David Grubbs: Video screening? (This wouldn’t be the first time that I played at a festival and wasn’t aware of what was being projected behind me.)

Wendy Eisenberg: I’d made an offhand joke that I wanted space on the screen, but I guess they didn’t get it was a joke, because I’m dry as a bone. Weird! I suppose it was my fault that there was the interplanetary, but since I had my eyes closed the whole time, since I didn’t even know about them until now, I’ll choose not to feel responsible.

Second to last question: Now that Squanderers has officially hit the stage, what’s next? Are there more themes you want to explore? Are tours planned? How do you see the band evolving both sonically and conceptually over time?

Kramer: I will continue to explore this for as long as i am wanted, or until i’m too old to safely climb onto a stage again, but I fear that Wendy will be the busiest musician on earth, in due time, and I fear that David will win a Guggenheim grant and disappear for years into the making of his greatest masterpiece. The best is yet to come, from David and Wendy. In the meantime, if more opportunities to travel the world and perform live together present themselves, and I´m promised a private hotel room, I’ll be there. I must have a private hotel room. Not for my own selfishness, but for David and Wendy’s safety. I wake up screaming, you see.

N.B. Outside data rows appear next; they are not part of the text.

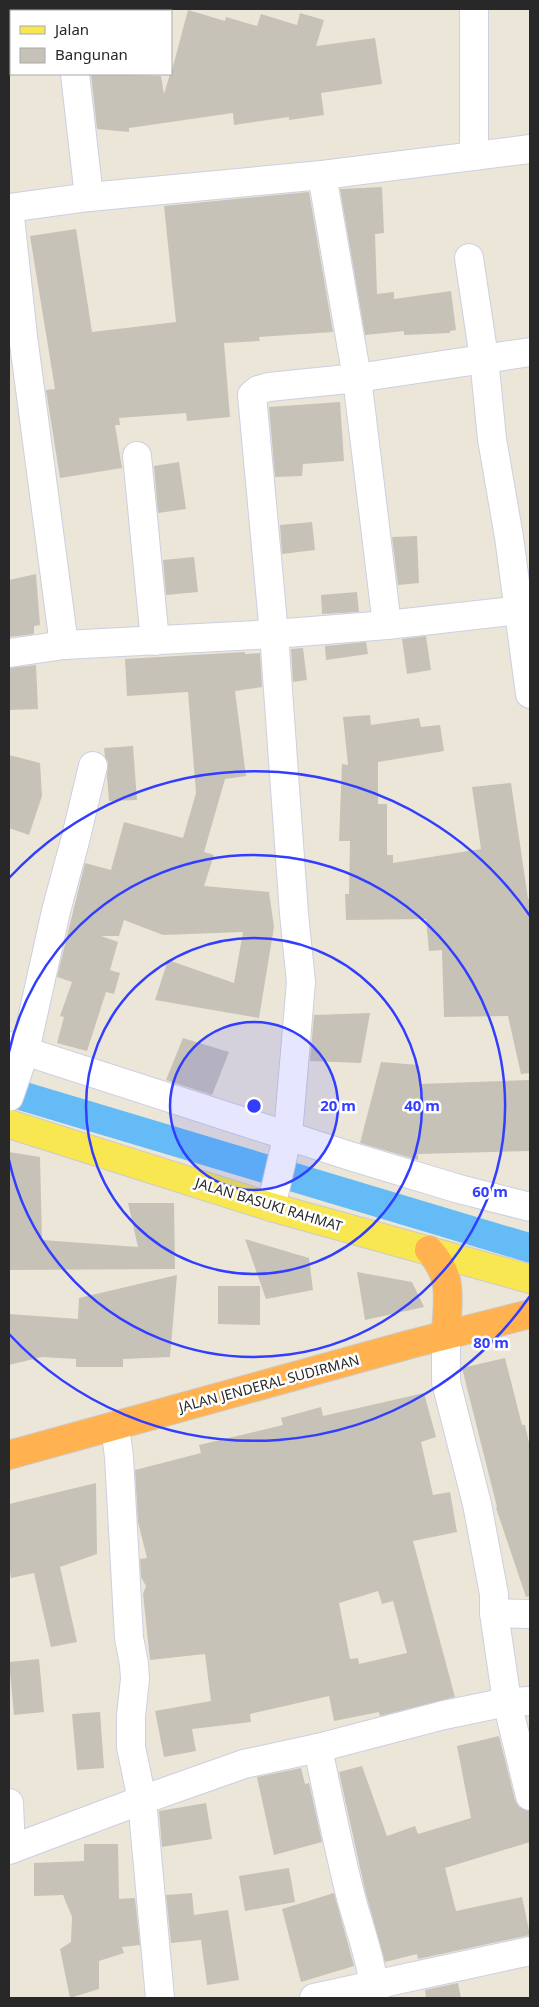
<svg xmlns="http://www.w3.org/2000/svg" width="539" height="2007" font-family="'Noto Sans',sans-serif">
<rect width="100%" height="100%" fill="#ebe6d8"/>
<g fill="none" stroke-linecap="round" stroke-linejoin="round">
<polyline stroke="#64bbf5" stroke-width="29" points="9,1092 530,1248"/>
</g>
<g fill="#c6c2b8" fill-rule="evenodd">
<polygon points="188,10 225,21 226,17 257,26 261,14 297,25 300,13 324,20 316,46 375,38 382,84 321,93 324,115 289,120 289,117 234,125 233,113 129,128 129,132 97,129 91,74 161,76 164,94 170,74 171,74"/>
<polygon points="382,187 384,233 375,234 377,294 394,292 394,299 451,291 456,330 450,331 450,333 404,335 404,331 365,335 340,189"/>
<polygon points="309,192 333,332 259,337 260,341 224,343 230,417 187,421 186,413 119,418 120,425 115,425 122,468 60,478 46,390 55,389 30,236 76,229 92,332 176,322 164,206"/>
<polygon points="340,402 344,461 303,464 302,476 275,477 269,407"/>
<polygon points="179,462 186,509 158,513 154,466"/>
<polygon points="312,522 315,550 282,554 280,525"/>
<polygon points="417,536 419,583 398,585 392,537"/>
<polygon points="194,557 198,592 166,595 163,560"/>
<polygon points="36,574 40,625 34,626 34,634 9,637 9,580"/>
<polygon points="357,592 359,612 322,614 321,595"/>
<polygon points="426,636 431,670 407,674 402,639"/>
<polygon points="366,642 368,654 326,660 325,646"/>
<polygon points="303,648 307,680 293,682 291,649"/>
<polygon points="245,652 245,654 260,653 262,687 235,691 246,776 225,779 204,852 214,855 204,886 269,892 274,927 259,1018 155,1000 168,960 234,983 243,932 163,935 124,920 119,936 101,936 118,942 110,970 120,973 114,994 106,992 87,1051 57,1043 64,1017 60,1016 72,982 57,977 85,863 111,870 124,822 183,838 196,793 188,692 127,696 125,659"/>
<polygon points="36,665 38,709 9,710 9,668"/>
<polygon points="370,715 371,725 419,718 421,727 440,725 444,751 378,762 378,804 387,804 387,855 393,855 393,863 481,849 472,787 511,783 528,899 530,899 530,1073 521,1074 508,1016 444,1017 442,950 429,951 426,919 346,920 345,894 349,894 350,841 339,841 342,764 348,765 343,717"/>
<polygon points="133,746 137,800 109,801 107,776 108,762 105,757 104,748"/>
<polygon points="9,755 40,763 42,796 29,835 9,828"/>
<polygon points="370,1013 361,1063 310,1061 314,1015"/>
<polygon points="183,1038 229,1052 212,1095 166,1080"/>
<polygon points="381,1062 419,1065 419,1084 530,1080 530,1151 418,1154 418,1160 360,1143"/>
<polygon points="9,1152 40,1157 42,1240 138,1247 128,1203 174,1203 175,1269 9,1270"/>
<polygon points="245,1239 309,1258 313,1290 266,1299"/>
<polygon points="357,1272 412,1282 424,1307 365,1320"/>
<polygon points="177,1275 170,1357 123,1359 123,1367 76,1367 76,1359 42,1357 9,1365 9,1314 78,1319 79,1298"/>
<polygon points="218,1286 260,1286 260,1325 218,1324"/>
<polygon points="505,1358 522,1425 525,1425 530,1447 530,1596 526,1597 496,1508 497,1507 462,1368"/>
<path d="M424,1393L436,1437L421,1442L433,1495L450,1492L457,1532L413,1541L455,1697L380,1716L379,1712L334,1721L329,1696L250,1714L251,1722L192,1729L196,1751L164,1757L155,1711L211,1701L205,1654L150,1660L143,1594L146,1586L141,1577L140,1559L147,1558L138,1522L135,1470L201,1453L199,1445L283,1425L281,1418L321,1407L323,1416ZM378,1591L382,1604L393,1601L407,1653L359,1664L358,1658L350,1659L339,1603Z"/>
<polygon points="96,1483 97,1554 60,1567 77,1642 51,1647 34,1573 11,1578 9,1565 9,1504"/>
<polygon points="39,1659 44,1712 14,1715 9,1662"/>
<polygon points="100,1712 104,1768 77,1770 72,1714"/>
<polygon points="499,1736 515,1800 519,1807 530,1811 530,1842 445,1868 456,1911 522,1897 530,1935 418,1959 417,1954 385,1962 365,1890 339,1772 362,1766 387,1836 415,1826 418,1834 471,1818 457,1746"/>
<polygon points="301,1768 305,1784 309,1783 322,1842 274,1855 257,1777"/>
<polygon points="206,1803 212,1839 162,1847 159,1811"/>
<polygon points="84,1844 118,1844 119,1899 135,1898 140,1945 122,1947 124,1953 99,1961 99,1989 70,1998 60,1949 71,1942 72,1917 63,1895 34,1896 34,1863 84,1861"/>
<polygon points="289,1868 295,1902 245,1911 239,1876"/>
<polygon points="192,1893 194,1915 228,1910 239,1980 207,1985 201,1940 171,1943 166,1895"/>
<polygon points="334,1893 354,1966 301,1982 282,1909"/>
<polygon points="458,1983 461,1998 426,1998 425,1990"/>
</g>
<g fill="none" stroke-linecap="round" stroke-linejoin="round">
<g stroke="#cdcfe2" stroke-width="30">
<g id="minor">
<polyline points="68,9 68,11"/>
<polyline points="474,9 474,156"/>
<polyline points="75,74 89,197"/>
<polyline points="322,175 357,378 387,625"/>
<polyline points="9,208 89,197 322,175 530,149"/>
<polyline points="9,208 23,336 64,645"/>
<polyline points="469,258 484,358 492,439 509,537 530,694"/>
<polyline points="137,456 155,641"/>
<polyline points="9,653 64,645 274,634 387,625 530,609"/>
<polyline points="9,1046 350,1156 459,1189 530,1207"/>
<polyline points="9,1097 25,1051 56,911 75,841 93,766"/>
<polyline points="271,1207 288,1134 301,982 294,914 274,634 252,395 258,390 269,387 357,378 530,352"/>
<polyline points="446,1334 446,1382 477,1504 494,1594 494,1613 507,1702 530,1796"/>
<polyline points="494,1613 530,1614"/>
<path d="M318,1748C328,1797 338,1846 350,1894C359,1928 373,1963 375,1998"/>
<polyline points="9,1803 11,1849"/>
<polyline points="9,1850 142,1800 131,1747 131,1716 135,1679 134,1664 129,1638 119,1457 115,1426"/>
<polyline points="160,1998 142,1800 244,1764 318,1748 444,1715 507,1702 530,1701"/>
<polyline points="314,1998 530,1951"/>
</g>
</g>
<g stroke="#cbcbcb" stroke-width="30">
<polyline id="major" points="9,1124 271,1207 530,1279"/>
</g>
<g stroke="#cbcbcb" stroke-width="30">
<g id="highway">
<path d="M429,1250C455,1279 447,1300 446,1334"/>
<polyline points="9,1455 411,1344 530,1314"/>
</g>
</g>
<use href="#minor" stroke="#fff" stroke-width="28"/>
<use href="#major" stroke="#f8e750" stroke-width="28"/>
<use href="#highway" stroke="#ffb24f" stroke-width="28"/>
</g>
<circle cx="254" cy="1106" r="84" fill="#313dff" fill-opacity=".12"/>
<g fill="none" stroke="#313dff" stroke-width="2.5">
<circle cx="254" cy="1106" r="84"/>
<circle cx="254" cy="1106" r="168"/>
<path d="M9 1052A251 251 0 1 1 9 1160"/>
<path d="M530 1296A335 335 0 0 1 9 1334M9 878A335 335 0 0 1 530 916"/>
</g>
<g text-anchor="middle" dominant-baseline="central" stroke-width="5" stroke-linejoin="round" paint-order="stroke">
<g font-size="14" fill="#282828" stroke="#fff">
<text transform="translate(269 1204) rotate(17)">JALAN BASUKI RAHMAT</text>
<text transform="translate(269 1383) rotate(-15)">JALAN JENDERAL SUDIRMAN</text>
</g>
</g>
<circle cx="254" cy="1106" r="8" fill="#313dff" stroke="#fff" stroke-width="2.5"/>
<g font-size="15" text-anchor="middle" font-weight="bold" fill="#313dff" stroke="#fff" stroke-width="5" stroke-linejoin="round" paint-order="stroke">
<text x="338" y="1111">20 m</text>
<text x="422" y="1111">40 m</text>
<text x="490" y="1197">60 m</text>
<text x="491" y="1348">80 m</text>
</g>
<rect width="539" height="2007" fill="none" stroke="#282828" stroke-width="20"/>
<rect x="10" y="10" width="162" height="65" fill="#ffffff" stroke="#a9a9a9"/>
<rect x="20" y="26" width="25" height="8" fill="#f8e750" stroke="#a9a9a9"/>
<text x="55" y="35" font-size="15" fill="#282828">Jalan</text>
<rect x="20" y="48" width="25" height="15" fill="#c6c2b8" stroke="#a9a9a9"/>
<text x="55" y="60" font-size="15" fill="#282828">Bangunan</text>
</svg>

David Grubbs: I doubt I’ll disappear! Gregarious as ever.

Wendy Eisenberg: We will tour, we will play more. What we do is incredibly unique, and I love sharing it with the world.

Let’s wrap up by coming back to Big Ears. You’ve all performed there multiple times, but also had enough time to see other shows. Which performances from Big Ears really stuck with you?

Kramer: I have never performed at Big Ears before 2025. sorry. it was long time coming, for me.
My fav Big Ears shows SEEN/HEARD, in order of excitement: Michael Rother, Al Sparkhawke, Anohni, Phillip Glass Ensemble, More Ease, Lankin, Thor Harris…
My fav Big Ears shows that I PLAYED in: Squanderers, Lonnie Holley, Joyful Noise ‘All-Stars’, Water Damage, and my solo piano performance on opening night (during which Shahzad Ismaily joined me for the second movement of my composition for three pianos: “Music for Pianos & Sunflowers”.

David Grubbs: I’ll add to this list Jules Reidy and Ahmed.

Wendy Eisenberg: Echoing Ahmed. I played six shows, and my father was in town, and between the schlep and the hosting, I did not get to see as much as I’d wanted. The performance that really stuck with me was Michael Hurley’s second to last ever show, at the Jig and Reel. He played right before my set, and it was exquisite to see time in his hands. I was there with Mari of more eaze, who is my partner, and Evan Welsh, who is my manager, and we were all sobbing the whole time, out of the sheer magic of it. There was an intensity to the performance that I couldn’t put my finger on, that I’d certainly heard in his records but something beyond it. We were all floored. He stayed and was eating fish and chips in the back room as we soundcheck, which must have been one of the last things he saw soundcheck; such an honor and an intensity. He is why so much of my songs are sounding the way they now do, and I’m just lucky to have seen him at all, to have shared the green room, to have heard him sing and play like that, for the world.